Веселая у нас, господа, компания собралась в комнатах снебилью! До того веселая и хорошая, что шестиклассник-гимназист всю следующую за выпивкой неделю старался, по примеру Степана Гроба, ставить разные глубокие вопросы и так же, как он, кавалерски, или, как говорили в комнатах, с кривого глаза, решать их; надувался он, бедный, изо всех сил быть таким же народным, как Сафон Фомич; у Високосного Года учился на гитаре, а ко мне (о, горе мне, развратившему своим примером единого от малых сих!) – ко мне, говорю, всю неделю приставал поисправить немножечко какой-то рассказ и похлопотать в какой-нибудь знакомой редакции о скорейшей выдаче ему за этот рассказ гонорария, который, я уверен, этот парень, в качестве сына своего века, употребил бы на выпивку, шикарнейшую выпивки прапорщика Бжебжицкого…
Крым[12]
I
Угрюмый осенний вечер мрачно смотрел в одинокое окно моей мрачной берлоги. Я не зажигал мою рублевую экономическую лампу, потому что в темноте гораздо удобнее проклинать свою темную жизнь или бессильно мириться с ее роковыми, убивающими благами… И без тусклого света этой лампы я слишком ясно видел, что что умерло, то не воскреснет. Все эти пошлые и, когда находишься в редком припадке здравомыслия, комические жизненные комбинации, омертвившие меня, как бы при самом светлом сиянии солнца, воочию проходили передо мной в тот вечер и несказанно бесили меня.

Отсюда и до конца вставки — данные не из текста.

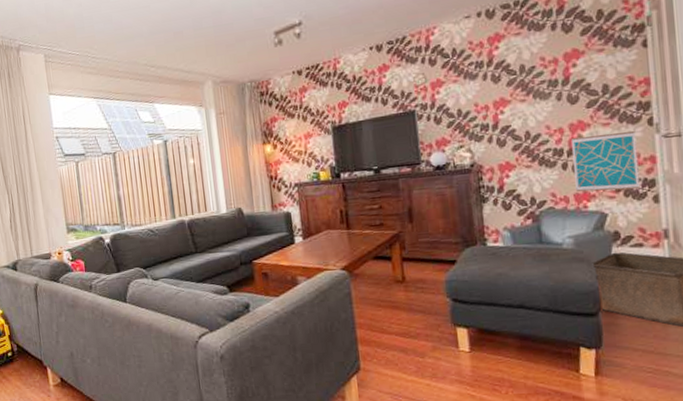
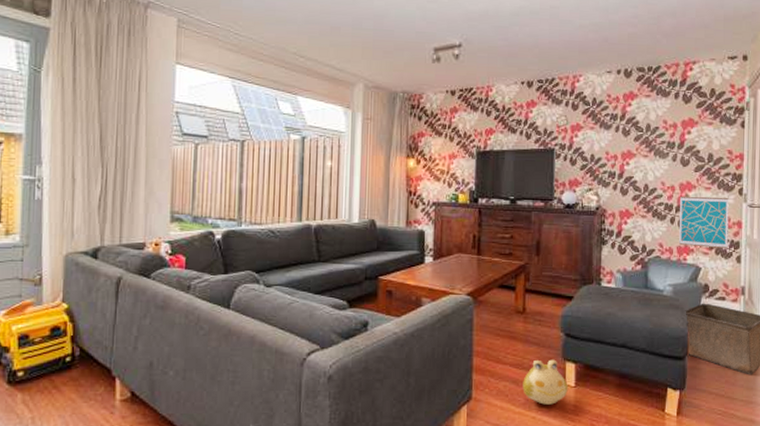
plush toy: none [411,326,463,372] -> present [523,359,568,405]

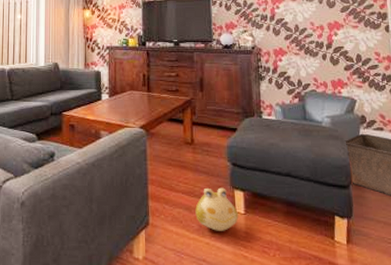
wall art: present [678,196,729,249] -> none [330,34,381,82]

Но пусть не смущаются лица ваши! Вы, может быть, предположите, что я сейчас пущусь в подробные россказни о грустных думах моих, или же вам покажется, что я хочу несчастья мои, так сказать, перелить в ваши чувствительные души и тем хоть несколько облегчить их сокрушающую тяжесть. Ничего не бывало! При всем том, что я только Jean de Sizoy, у меня всегда найдется настолько такта, чтобы не становить вас в положение человека, которому насильно навязывают многотомную повесть о сокрушившем рассказчика горе. Такое положение, при всей его видимой приложимости к нашему заеденному обществу, до крайности исполнено комизма. Я постараюсь нарисовать вам его, насколько перо мое окажется способным к этой рисовке.